Requirement: An exact copy of the entries is needed, with every line included.

[Source information Boundary: Start]

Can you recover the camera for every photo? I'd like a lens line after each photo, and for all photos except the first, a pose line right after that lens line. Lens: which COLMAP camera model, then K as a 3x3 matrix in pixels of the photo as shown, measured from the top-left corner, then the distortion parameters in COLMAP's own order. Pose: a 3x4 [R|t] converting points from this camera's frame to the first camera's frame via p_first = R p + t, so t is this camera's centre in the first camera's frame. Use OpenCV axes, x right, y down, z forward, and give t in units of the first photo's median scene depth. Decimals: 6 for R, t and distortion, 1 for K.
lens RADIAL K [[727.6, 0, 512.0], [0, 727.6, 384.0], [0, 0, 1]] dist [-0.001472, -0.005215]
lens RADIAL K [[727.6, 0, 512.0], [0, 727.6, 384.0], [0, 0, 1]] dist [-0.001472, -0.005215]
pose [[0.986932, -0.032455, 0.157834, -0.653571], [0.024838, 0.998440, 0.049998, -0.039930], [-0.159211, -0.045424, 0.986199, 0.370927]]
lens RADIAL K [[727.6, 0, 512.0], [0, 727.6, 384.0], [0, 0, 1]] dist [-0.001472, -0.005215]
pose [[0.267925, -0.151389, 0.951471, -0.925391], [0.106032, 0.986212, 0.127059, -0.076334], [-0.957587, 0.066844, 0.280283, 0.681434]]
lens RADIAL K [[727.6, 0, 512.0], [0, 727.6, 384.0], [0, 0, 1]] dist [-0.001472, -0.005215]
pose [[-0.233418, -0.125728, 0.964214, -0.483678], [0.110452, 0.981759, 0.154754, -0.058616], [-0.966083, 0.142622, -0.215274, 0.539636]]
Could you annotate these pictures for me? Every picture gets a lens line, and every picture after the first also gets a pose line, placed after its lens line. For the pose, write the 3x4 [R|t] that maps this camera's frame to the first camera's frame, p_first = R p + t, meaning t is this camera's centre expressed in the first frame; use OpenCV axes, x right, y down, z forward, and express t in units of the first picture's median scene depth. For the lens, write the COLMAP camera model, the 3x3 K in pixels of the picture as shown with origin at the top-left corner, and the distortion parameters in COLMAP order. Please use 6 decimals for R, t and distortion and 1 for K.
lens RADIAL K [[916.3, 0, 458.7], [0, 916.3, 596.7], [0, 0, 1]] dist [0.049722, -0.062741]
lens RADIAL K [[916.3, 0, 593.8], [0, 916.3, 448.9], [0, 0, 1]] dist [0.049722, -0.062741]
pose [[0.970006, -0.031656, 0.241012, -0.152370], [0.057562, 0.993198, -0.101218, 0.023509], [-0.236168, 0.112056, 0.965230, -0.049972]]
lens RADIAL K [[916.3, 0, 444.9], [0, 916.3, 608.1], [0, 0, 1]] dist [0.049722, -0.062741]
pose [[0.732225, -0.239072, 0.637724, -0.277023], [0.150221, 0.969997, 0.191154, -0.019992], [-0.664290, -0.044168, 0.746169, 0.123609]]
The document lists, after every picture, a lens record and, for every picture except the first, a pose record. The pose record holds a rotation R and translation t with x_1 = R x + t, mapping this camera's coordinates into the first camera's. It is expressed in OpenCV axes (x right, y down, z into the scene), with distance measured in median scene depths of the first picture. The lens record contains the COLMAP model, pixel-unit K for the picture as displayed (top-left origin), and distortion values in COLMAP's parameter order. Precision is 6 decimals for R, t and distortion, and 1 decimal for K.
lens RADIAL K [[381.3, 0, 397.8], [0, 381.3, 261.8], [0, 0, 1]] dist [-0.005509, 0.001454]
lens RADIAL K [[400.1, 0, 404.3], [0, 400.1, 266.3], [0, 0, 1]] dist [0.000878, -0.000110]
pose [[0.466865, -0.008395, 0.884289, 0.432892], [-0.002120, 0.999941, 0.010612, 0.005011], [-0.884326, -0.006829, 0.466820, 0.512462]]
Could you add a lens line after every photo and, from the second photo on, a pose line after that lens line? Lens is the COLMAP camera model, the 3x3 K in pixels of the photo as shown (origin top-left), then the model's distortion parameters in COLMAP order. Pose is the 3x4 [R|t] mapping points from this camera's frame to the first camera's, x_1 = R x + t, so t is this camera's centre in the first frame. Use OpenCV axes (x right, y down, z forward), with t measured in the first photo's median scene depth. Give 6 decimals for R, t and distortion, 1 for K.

[Source information Boundary: End]

Result of the task:
Can you recover the camera for every photo? I'd like a lens line after each photo, and for all photos except the first, a pose line right after that lens line. Lens: which COLMAP camera model, then K as a 3x3 matrix in pixels of the photo as shown, measured from the top-left corner, then the distortion parameters in COLMAP's own order. Pose: a 3x4 [R|t] converting points from this camera's frame to the first camera's frame via p_first = R p + t, so t is this camera's centre in the first camera's frame. Use OpenCV axes, x right, y down, z forward, and give t in units of the first photo's median scene depth. Decimals: 6 for R, t and distortion, 1 for K.
lens RADIAL K [[727.6, 0, 512.0], [0, 727.6, 384.0], [0, 0, 1]] dist [-0.001472, -0.005215]
lens RADIAL K [[727.6, 0, 512.0], [0, 727.6, 384.0], [0, 0, 1]] dist [-0.001472, -0.005215]
pose [[0.986932, -0.032455, 0.157834, -0.653571], [0.024838, 0.998440, 0.049998, -0.039930], [-0.159211, -0.045424, 0.986199, 0.370927]]
lens RADIAL K [[727.6, 0, 512.0], [0, 727.6, 384.0], [0, 0, 1]] dist [-0.001472, -0.005215]
pose [[0.267925, -0.151389, 0.951471, -0.925391], [0.106032, 0.986212, 0.127059, -0.076334], [-0.957587, 0.066844, 0.280283, 0.681434]]
lens RADIAL K [[727.6, 0, 512.0], [0, 727.6, 384.0], [0, 0, 1]] dist [-0.001472, -0.005215]
pose [[-0.233418, -0.125728, 0.964214, -0.483678], [0.110452, 0.981759, 0.154754, -0.058616], [-0.966083, 0.142622, -0.215274, 0.539636]]
Could you annotate these pictures for me? Every picture gets a lens line, and every picture after the first also gets a pose line, placed after its lens line. For the pose, write the 3x4 [R|t] that maps this camera's frame to the first camera's frame, p_first = R p + t, meaning t is this camera's centre expressed in the first frame; use OpenCV axes, x right, y down, z forward, and express t in units of the first picture's median scene depth. For the lens, write the COLMAP camera model, the 3x3 K in pixels of the picture as shown with origin at the top-left corner, and the distortion parameters in COLMAP order. Please use 6 decimals for R, t and distortion and 1 for K.
lens RADIAL K [[916.3, 0, 458.7], [0, 916.3, 596.7], [0, 0, 1]] dist [0.049722, -0.062741]
lens RADIAL K [[916.3, 0, 593.8], [0, 916.3, 448.9], [0, 0, 1]] dist [0.049722, -0.062741]
pose [[0.970006, -0.031656, 0.241012, -0.152370], [0.057562, 0.993198, -0.101218, 0.023509], [-0.236168, 0.112056, 0.965230, -0.049972]]
lens RADIAL K [[916.3, 0, 444.9], [0, 916.3, 608.1], [0, 0, 1]] dist [0.049722, -0.062741]
pose [[0.732225, -0.239072, 0.637724, -0.277023], [0.150221, 0.969997, 0.191154, -0.019992], [-0.664290, -0.044168, 0.746169, 0.123609]]
The document lists, after every picture, a lens record and, for every picture except the first, a pose record. The pose record holds a rotation R and translation t with x_1 = R x + t, mapping this camera's coordinates into the first camera's. It is expressed in OpenCV axes (x right, y down, z into the scene), with distance measured in median scene depths of the first picture. The lens record contains the COLMAP model, pixel-unit K for the picture as displayed (top-left origin), and distortion values in COLMAP's parameter order. Precision is 6 decimals for R, t and distortion, and 1 decimal for K.
lens RADIAL K [[381.3, 0, 397.8], [0, 381.3, 261.8], [0, 0, 1]] dist [-0.005509, 0.001454]
lens RADIAL K [[400.1, 0, 404.3], [0, 400.1, 266.3], [0, 0, 1]] dist [0.000878, -0.000110]
pose [[0.466865, -0.008395, 0.884289, 0.432892], [-0.002120, 0.999941, 0.010612, 0.005011], [-0.884326, -0.006829, 0.466820, 0.512462]]
Could you add a lens line after every photo and, from the second photo on, a pose line after that lens line? Lens is the COLMAP camera model, the 3x3 K in pixels of the photo as shown (origin top-left), then the model's distortion parameters in COLMAP order. Pose is the 3x4 [R|t] mapping points from this camera's frame to the first camera's, x_1 = R x + t, so t is this camera's centre in the first frame. Use OpenCV axes (x right, y down, z forward), with t measured in the first photo's median scene depth. Give 6 decimals for R, t and distortion, 1 for K.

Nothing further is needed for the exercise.